_Задание_: Перепишите из текста для анализа фрагмент, начиная со слов «Анна Франк.» и заканчивая словами «едят. Такая мелочность!».

_Текст для анализа_:
Хотя бы из-за котов. Муши усвоил привычку использовать газеты на чердаке в
качестве личного туалета. Мы опасаемся, что кто-то из соседних домов его
услышит, а главное боимся невыносимой и стойкой вонищи. К тому же новый
Моффи со склада последовал примеру товарища. Только владельцы котов,
пережившие похожую ситуацию, могут представить себе, какие запахи (кроме
перца и пряностей) наполняют наш дом. Еще хочу поделиться своим открытием:
как вести себя во время обстрелов. Помчаться к ближайшей деревянной лестнице
и бегать по ней вверх и вниз, иногда мягко падая. Беготня и падения
отвлекают и создают столько шума, что о выстрелах забываешь. Этот
замечательный метод был с успехом опробован твоей корреспонденткой!
Анна Франк.
Дорогая Китти,
Напишу тебе о последних новостях Убежища. Во-первых, ссора между
Дюсселем и Франками о распределении масла. Во-вторых, крепкая дружба между
госпожой ван Даан и вышеупомянутым господином -- флирт, смешки, поцелуйчики.
У Дюсселя проснулся интерес к женщинам!
Ван Дааны не хотят печь коврижку ко дню рождения Куглера, потому что
сами коврижек не едят. Такая мелочность!

_Исходные данные_:
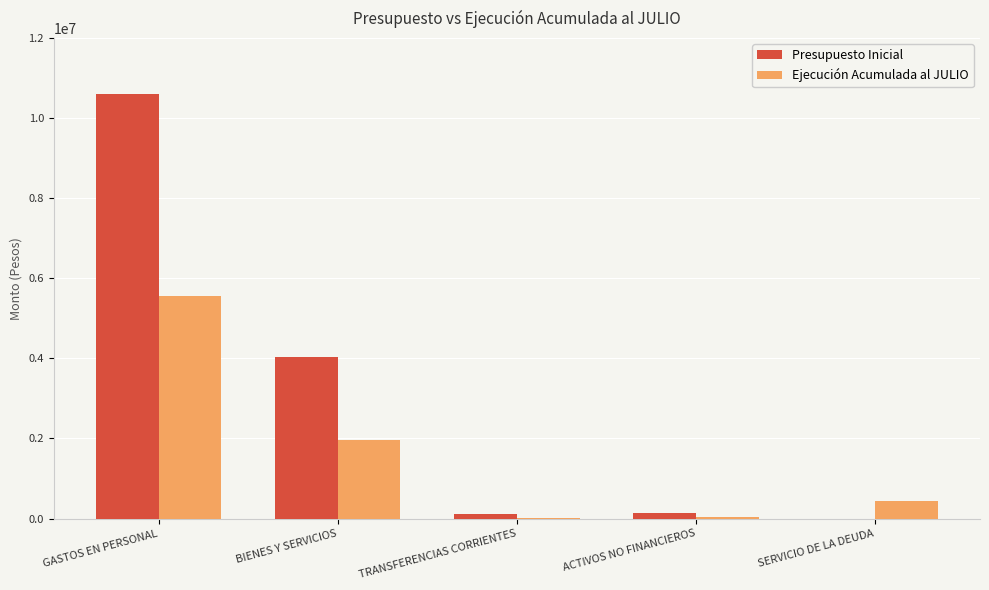

What is the approximate value of Ejecución Acumulada al JULIO at GASTOS EN PERSONAL, to the nearest 100?

5566800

_Ответ на задание_:
Анна Франк.
Дорогая Китти,
Напишу тебе о последних новостях Убежища. Во-первых, ссора между
Дюсселем и Франками о распределении масла. Во-вторых, крепкая дружба между
госпожой ван Даан и вышеупомянутым господином -- флирт, смешки, поцелуйчики.
У Дюсселя проснулся интерес к женщинам!
Ван Дааны не хотят печь коврижку ко дню рождения Куглера, потому что
сами коврижек не едят. Такая мелочность!